An influenza pandemic like the pandemic of 1918 could be even worse than COVID-19 has been, and the world is not ready to deal with it, the National Academy of Medicine said in a series of reports released Wednesday.
Work needs to begin now to start developing next-generation vaccines, and to build up capacity in low- and middle-income countries so they can make their own vaccines without relying on wealthy nations to make them available, the reports recommended. And governments need to figure out how to make sure companies have the incentives to work on these vaccines without knowing whether they'll ever be used or needed.
COVID-19 has been terrible, the Academy, an independent body that advises the U.S. federal government on matters of medicine and health, said in the first of the the reports.
"Yet, from an epidemiological perspective, COVID-19 does not represent a 'worst-case' pandemic scenario, such as the 1918-19 influenza, which resulted in at least 50 million deaths worldwide," the report reads.
Flu kills anywhere between 290,000 and 650,000 people a year in a normal year, according to WHO. COVID-19 has killed 5.1 millon people globally.

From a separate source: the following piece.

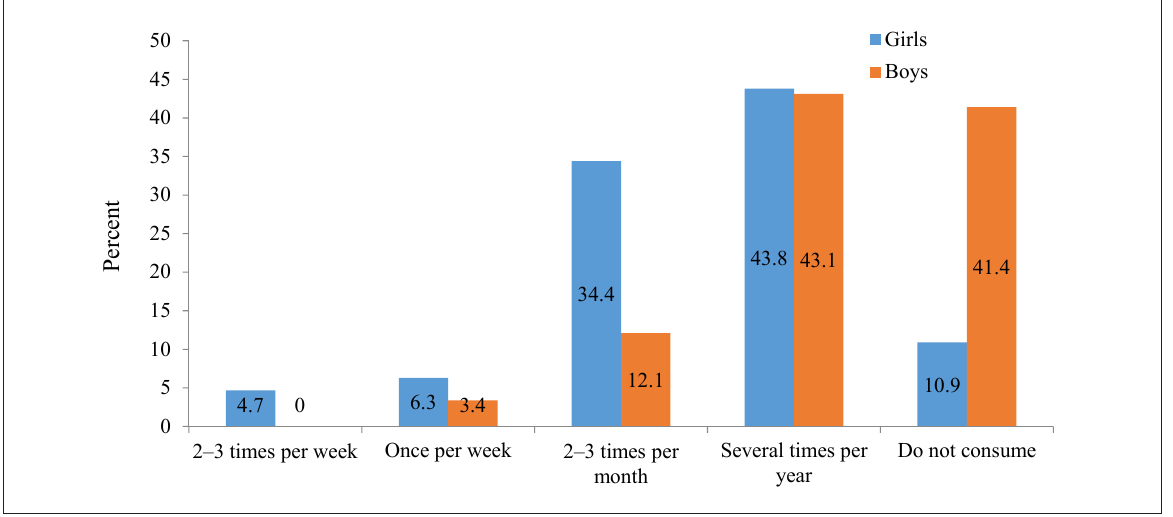
Figure 2. Frequency of wine consumption according to gender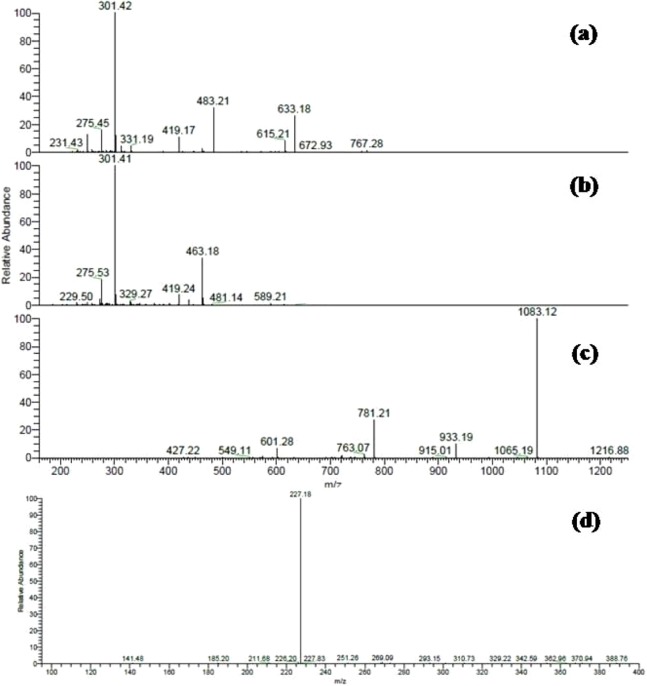
ESI-MS/MS spectra of some selected compounds in the extracts.ESI-MS/MS of (A) Digalloyl-HHDP-hexoside [M – H]− at m/z 785; (B) Corilagin [M – H]− at m/z 633; (C) Galloylpunicalagin [M – H]− at m/z 1235; (D) Resveratrol glucoside [M – H]− at m/z 389.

The next influenza pandemic could kill 33 million people, the Academy said.
It's hard to predict when a new flu pandemic might hit — but it's certain one will come.
"Influenza pandemics have occurred repeatedly, and experts worry that the risk for an influenza pandemic may be even higher during the COVID-19 era due to changes in global and regional conditions affecting humans, animals, and their contact patterns. While it is difficult to predict when it will occur, a major influenza pandemic is more a matter of 'when' than 'if,' " it added.

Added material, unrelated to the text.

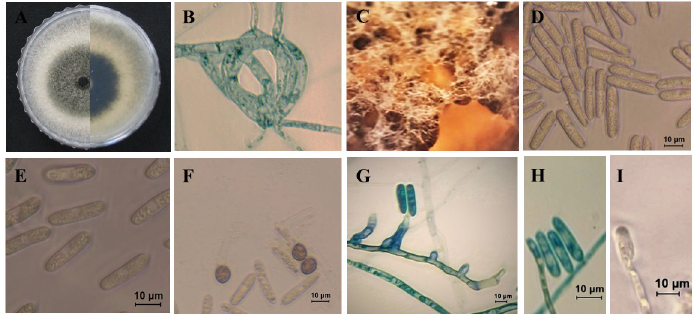
Fig 11. Morphological characteristics of C . ovetaense (isolate T72). A: Colony on PDA above and below. B: Hyphal coil C: Conidioma. D-E: Conidia. F: Appressoria. G-I:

One major recommendation: a global "moonshot" to develop a universal flu vaccine that would protect people against current and future flu strains. Current flu vaccines must be reformulated regularly, tweaked every year, and do not protect against emerging new strains that might cause pandemics.
And this needs to be done as a matter of global coordination.

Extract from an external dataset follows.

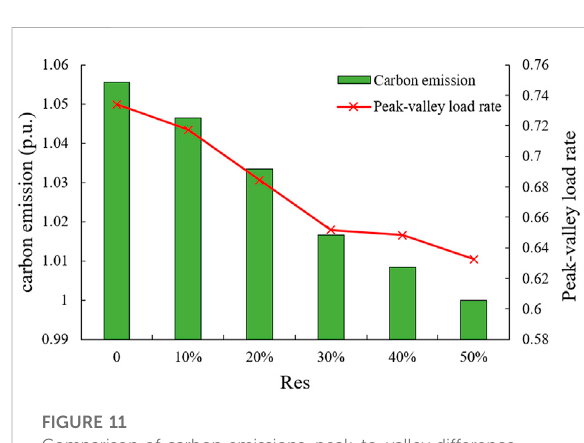
FIGURE 11 Comparison of carbon emissions, peak-to-valley difference rate under different responsiveness of EV.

"We have too many gaps, and too much is dependent on underfunded, often informal arrangements," one of the reports reads. "Against the scale of the threat, we are woefully underprotected. We urgently need to strengthen our collective defenses against pandemic influenza and must do so in a way that is sustainable."
One report recommends having 4 billion to 8 billion doses of influenza vaccine ready to go just in case.
"Preparedness has to be an ongoing commitment — it can't be year to year, or crisis to crisis," Dr. Victor Dzau, president of the National Academy of Medicine, said in a statement. "COVID-19 has enabled the emergence of new capabilities, technologies, collaboration, and policies that could also be deployed before and during the next influenza pandemic. It's critical to invest in science, strengthen health systems, and ensure trust in order to protect people from the health, social, and economic consequences of seasonal and pandemic influenza."
One report specifically recommends that the National Institute of Allergy and Infectious Diseases, the Biomedical Advanced Research and Development Authority, the Department of Defense and other agencies invest in research now on new and better flu vaccines. "This will allow selection of the candidates most fit for purpose to be brought to authorization and sufficient production and distribution to optimize the control of influenza across diverse settings and phases of pandemics and epidemics," the report read.
"The World Health Organization should advocate and coordinate with multilateral stakeholders (e.g., the Coalition for Epidemic Preparedness Innovations), governments, funding agencies, the vaccine industry, and philanthropic organizations to build global capacity for robust and internationally comparable preclinical, clinical, and immunological assessments of influenza vaccine candidates, including novel candidates that use innovative structures, targets, and delivery systems to potentially broaden or improve protection," it added.
One of the reports notes that the COVID-19 pandemic has shown that face masks and physical distancing contributed to the dramatic reduction of influenza activity globally. "Face masks would be simple and cost-effective during the next influenza pandemic, and public health agencies should mandate their use, when justified by the severity and incidence of influenza," the Academy said in a statement.